PASSAGE FOR REVIEW ▸

______

/CrawlerMQ

HTTP Crawler written in Perl with ActiveMQ and Redis

Primary LanguagePerlOtherNOASSERTION

MQCrawler is a distributed perl plateform for fast crawling web sites



APACHE ACTIVEMQ SERVER
-----------------------

You need an activemq server with "stomp" protocol activated
you also need to specify your activemq server address
into YSpider.conf


REDIS SERVER
-----------------------

A Redis server is needed in order to store already crawled url
(into the "url" set)
with Ubuntu, you can "apt-get install redis-server"
and specify your redis server address into YSpider.conf

PERL PROGRAMS
-----------------------

please, specify as many patterns as you need
in YSpider.conf


then, you have to start in this order :

> perl master.pl &
> perl analyzer.pl &
> perl crawler.pl &


master.pl   :
------------------
 retrieves the links (from the "links" queue) to crawl and send the autorized urls to be crawled to the "crawl" queue   

analyzer.pl : 
------------------
 retrieves the html source (from the "source" topic) and extracts the links present into this source and send them to the "links" queue 

 you can write as many analyzer.pl  "clones" for your own purposes, as source code are published into the "source" topic, with persistent message ;)

crawler.pl  : 
------------------

 retrieves the urls to crawl from the "crawl" queue and gets the source content and send them to the "source" topic.
 this script forks n times, in order to parallelize http gets.

 you can launch crawler.pl on as many servers as you want/need.

 be carefull, it may DDOS the web sites you wanna crawl.


when everything is done, you can send the first url to crawl to the "crawl" queue with a starting url in the body message.

______

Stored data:
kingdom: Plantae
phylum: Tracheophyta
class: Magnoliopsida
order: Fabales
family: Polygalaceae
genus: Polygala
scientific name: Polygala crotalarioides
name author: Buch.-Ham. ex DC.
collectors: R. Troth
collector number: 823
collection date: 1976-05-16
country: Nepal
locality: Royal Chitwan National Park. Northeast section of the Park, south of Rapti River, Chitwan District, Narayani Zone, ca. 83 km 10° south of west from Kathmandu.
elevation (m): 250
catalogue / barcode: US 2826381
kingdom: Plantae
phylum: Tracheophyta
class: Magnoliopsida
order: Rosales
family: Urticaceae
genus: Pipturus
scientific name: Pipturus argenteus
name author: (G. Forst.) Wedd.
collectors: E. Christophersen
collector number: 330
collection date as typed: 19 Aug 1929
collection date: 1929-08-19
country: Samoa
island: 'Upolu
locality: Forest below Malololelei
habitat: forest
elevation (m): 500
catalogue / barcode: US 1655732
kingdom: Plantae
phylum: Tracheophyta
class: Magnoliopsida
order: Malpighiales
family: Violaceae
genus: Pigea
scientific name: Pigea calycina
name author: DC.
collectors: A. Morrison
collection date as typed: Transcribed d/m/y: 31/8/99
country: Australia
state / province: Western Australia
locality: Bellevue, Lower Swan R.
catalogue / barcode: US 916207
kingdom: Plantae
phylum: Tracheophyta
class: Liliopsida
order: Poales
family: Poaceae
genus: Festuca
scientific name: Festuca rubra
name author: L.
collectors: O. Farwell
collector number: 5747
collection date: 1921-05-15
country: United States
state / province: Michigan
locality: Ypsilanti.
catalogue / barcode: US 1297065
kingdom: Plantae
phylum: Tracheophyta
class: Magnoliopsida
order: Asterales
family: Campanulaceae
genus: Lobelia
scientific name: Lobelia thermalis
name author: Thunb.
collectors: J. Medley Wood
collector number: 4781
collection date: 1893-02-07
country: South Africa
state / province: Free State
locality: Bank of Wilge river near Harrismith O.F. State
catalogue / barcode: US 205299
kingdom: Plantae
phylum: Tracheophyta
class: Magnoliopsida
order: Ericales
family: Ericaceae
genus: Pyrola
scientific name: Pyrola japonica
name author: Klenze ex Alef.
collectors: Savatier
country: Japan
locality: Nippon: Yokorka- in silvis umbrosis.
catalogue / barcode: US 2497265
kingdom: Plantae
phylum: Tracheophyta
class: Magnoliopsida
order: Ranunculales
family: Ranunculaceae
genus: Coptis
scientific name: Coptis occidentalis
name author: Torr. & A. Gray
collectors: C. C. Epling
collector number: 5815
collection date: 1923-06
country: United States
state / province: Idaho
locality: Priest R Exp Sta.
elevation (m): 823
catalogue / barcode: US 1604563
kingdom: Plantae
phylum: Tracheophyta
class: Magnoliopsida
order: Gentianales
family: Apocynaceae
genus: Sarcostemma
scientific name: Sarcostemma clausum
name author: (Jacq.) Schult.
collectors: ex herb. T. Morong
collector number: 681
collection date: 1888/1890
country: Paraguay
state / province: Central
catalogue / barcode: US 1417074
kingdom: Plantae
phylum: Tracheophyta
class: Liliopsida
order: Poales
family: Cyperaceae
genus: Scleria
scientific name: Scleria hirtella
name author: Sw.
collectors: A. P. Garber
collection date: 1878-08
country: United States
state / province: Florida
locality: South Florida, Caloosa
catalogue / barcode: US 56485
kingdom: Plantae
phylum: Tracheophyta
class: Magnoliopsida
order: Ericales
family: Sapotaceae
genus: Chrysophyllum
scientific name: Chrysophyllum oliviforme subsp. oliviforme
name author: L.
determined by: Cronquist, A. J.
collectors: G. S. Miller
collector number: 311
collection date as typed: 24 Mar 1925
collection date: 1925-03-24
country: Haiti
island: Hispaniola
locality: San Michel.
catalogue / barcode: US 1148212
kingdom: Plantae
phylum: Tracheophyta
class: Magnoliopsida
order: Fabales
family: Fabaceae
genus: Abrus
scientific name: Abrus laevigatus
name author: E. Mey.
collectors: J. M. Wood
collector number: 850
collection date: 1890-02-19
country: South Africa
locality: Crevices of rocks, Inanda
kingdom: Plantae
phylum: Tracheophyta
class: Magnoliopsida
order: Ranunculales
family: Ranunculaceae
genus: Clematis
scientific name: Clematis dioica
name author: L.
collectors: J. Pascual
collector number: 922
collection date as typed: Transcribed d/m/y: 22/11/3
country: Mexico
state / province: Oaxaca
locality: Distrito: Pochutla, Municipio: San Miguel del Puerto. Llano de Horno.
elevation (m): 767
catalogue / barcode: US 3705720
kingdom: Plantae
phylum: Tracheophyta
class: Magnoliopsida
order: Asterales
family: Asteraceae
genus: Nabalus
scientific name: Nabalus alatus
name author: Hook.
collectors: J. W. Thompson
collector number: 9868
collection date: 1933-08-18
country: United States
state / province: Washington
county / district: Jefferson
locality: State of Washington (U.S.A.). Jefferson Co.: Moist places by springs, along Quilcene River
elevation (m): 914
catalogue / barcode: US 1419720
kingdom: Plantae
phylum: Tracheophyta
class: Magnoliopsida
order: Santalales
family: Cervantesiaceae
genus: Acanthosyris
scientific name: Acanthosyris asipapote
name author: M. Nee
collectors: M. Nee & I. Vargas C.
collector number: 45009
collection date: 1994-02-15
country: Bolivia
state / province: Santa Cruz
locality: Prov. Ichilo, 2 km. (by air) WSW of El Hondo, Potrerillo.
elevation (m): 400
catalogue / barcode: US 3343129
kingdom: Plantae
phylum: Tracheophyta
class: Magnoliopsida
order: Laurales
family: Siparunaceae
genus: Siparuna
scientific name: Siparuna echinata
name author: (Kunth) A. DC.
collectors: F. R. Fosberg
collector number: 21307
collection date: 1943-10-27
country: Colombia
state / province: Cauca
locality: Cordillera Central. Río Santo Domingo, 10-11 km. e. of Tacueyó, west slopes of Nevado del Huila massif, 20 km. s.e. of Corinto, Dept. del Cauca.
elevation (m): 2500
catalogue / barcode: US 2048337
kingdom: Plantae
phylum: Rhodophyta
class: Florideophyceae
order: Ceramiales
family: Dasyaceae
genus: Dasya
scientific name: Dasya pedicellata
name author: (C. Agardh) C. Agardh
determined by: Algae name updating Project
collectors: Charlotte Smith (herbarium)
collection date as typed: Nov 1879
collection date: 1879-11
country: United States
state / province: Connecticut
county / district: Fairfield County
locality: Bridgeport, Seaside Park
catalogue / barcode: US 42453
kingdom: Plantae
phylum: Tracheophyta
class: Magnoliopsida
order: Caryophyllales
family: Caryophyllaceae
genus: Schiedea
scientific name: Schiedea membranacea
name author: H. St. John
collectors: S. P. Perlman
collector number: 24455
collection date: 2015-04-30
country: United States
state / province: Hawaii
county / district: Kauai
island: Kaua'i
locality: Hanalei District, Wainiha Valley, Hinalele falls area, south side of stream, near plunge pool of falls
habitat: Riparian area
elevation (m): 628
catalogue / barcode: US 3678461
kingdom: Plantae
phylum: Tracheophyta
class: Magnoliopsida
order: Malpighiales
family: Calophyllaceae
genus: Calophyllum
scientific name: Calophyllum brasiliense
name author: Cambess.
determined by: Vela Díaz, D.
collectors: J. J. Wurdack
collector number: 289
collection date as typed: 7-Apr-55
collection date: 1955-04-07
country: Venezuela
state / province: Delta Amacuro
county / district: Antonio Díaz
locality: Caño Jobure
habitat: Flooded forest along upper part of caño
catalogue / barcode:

______

Can you repeat the part of the CrawlerMQ readme starting with "you can write" and going on through "you wanna crawl.", word for word?

you can write as many analyzer.pl  "clones" for your own purposes, as source code are published into the "source" topic, with persistent message ;)

crawler.pl  : 
------------------

 retrieves the urls to crawl from the "crawl" queue and gets the source content and send them to the "source" topic.
 this script forks n times, in order to parallelize http gets.

 you can launch crawler.pl on as many servers as you want/need.

 be carefull, it may DDOS the web sites you wanna crawl.